U.S. single-family home building slowed down its pace in the exurban areas, which experienced strong growth since the pandemic. Both high mortgage rates and supply-chain disruptions have put a damper on the housing market, according to Home Building Geography Index (HBGI).
The growth rate of single-family construction in large metro outlying counties went down to negative 4.4% in the Q3 2022 from 31.9% in the Q3 2021. Meanwhile the growth rate in smaller metro outlying countries fell 30.6 percentage points, from 26.5% to negative 4.1%, according to the National Association of Home Builders (NAHB).
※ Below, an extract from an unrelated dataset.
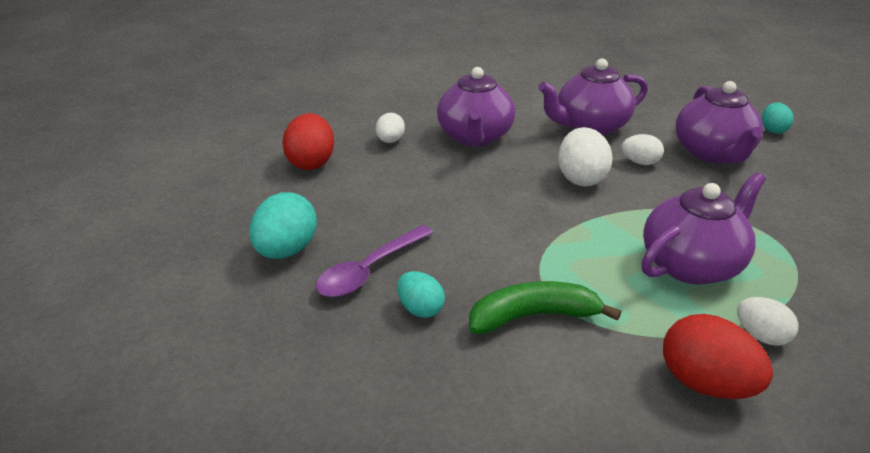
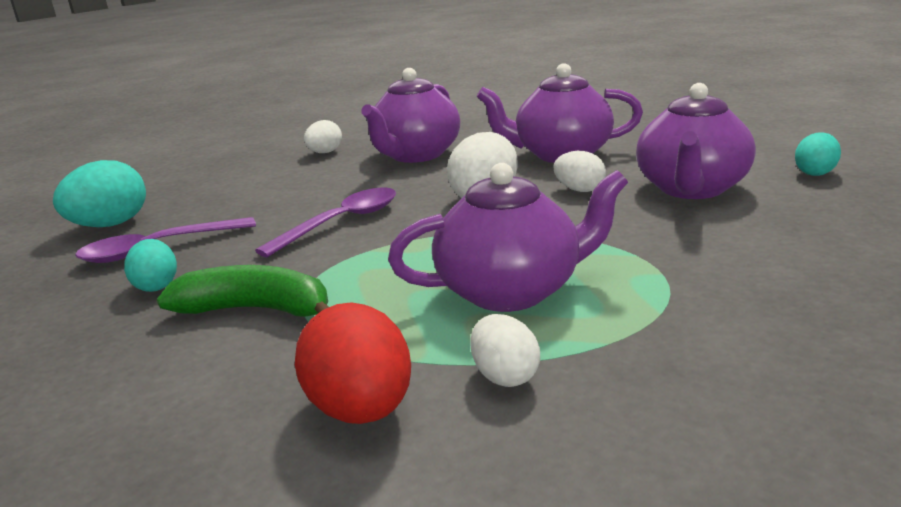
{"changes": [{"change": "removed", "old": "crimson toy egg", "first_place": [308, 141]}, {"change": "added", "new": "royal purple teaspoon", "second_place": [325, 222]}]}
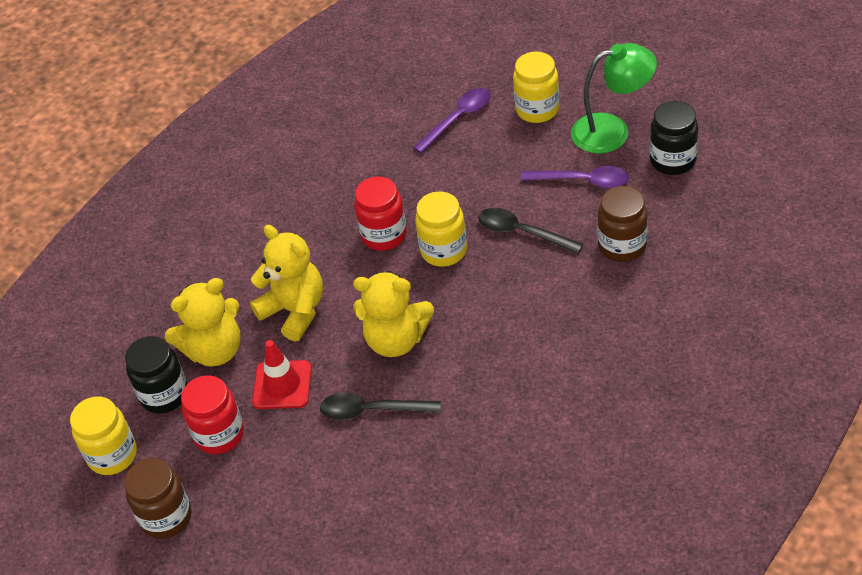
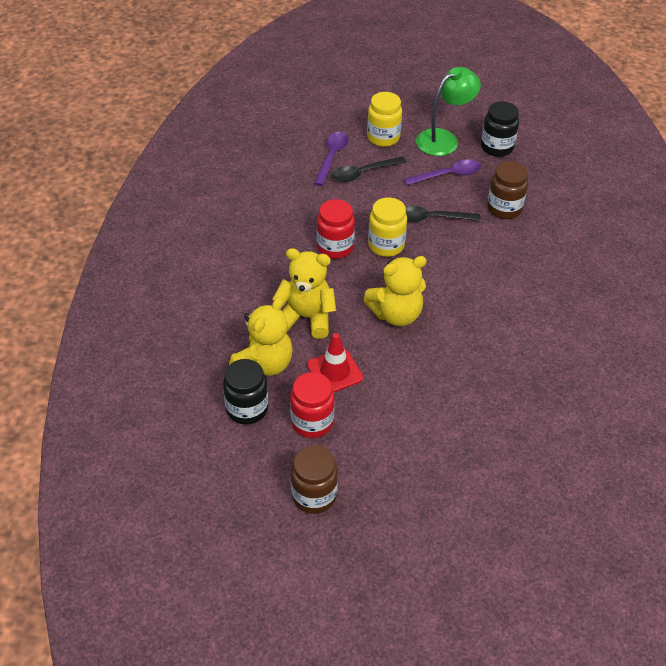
{"changes": [{"change": "removed", "old": "bright yellow jar", "first_place": [103, 435]}, {"change": "moved", "old": "black teaspoon", "first_place": [380, 406], "second_place": [369, 169]}]}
NAHB’s HBGI shows that single-family home building in urban core areas in both large and small metro areas saw negative growth rates in the Q3 2022, while rural counties, including both micro counties and non-metro/micro counties, had positive year-over-year growth rate. Higher housing prices in urban core areas make it more sensitive to hikes of interest rates, compared to those outside the urban cores.
Image: NAHB
Housing demand continued shifting from these higher density core areas to low density markets, where homes are larger and more affordable in the Q3 2022. At the beginning of the pandemic, homebuyers desired more personal space for the work-from-home and remote learning models. Declines in housing affordability in high cost and highly regulated markets also drove homebuyers to low-density outer markets, which have a larger share of affordable homes. From the Q1 2020 to the Q3 2022, the market share for single-family home building in large metro core and inner suburbs has fallen from 44% to 41.3%. In contrast, single-family home building in outer suburbs in large and medium sized metros has increased from 18% in the Q1 2020 to 19%.